**Problem**
Repeat every line of the material below without changing anything.

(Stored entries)
====================
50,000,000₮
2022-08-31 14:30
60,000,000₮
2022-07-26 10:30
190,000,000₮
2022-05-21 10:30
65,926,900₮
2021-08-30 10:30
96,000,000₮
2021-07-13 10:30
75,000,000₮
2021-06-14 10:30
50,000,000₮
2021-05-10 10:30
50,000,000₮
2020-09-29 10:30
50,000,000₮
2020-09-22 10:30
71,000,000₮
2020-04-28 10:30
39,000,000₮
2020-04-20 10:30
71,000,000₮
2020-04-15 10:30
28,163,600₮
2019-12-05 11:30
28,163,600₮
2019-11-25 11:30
====================
**Exercise output**
50,000,000₮
2022-08-31 14:30
60,000,000₮
2022-07-26 10:30
190,000,000₮
2022-05-21 10:30
65,926,900₮
2021-08-30 10:30
96,000,000₮
2021-07-13 10:30
75,000,000₮
2021-06-14 10:30
50,000,000₮
2021-05-10 10:30
50,000,000₮
2020-09-29 10:30
50,000,000₮
2020-09-22 10:30
71,000,000₮
2020-04-28 10:30
39,000,000₮
2020-04-20 10:30
71,000,000₮
2020-04-15 10:30
28,163,600₮
2019-12-05 11:30
28,163,600₮
2019-11-25 11:30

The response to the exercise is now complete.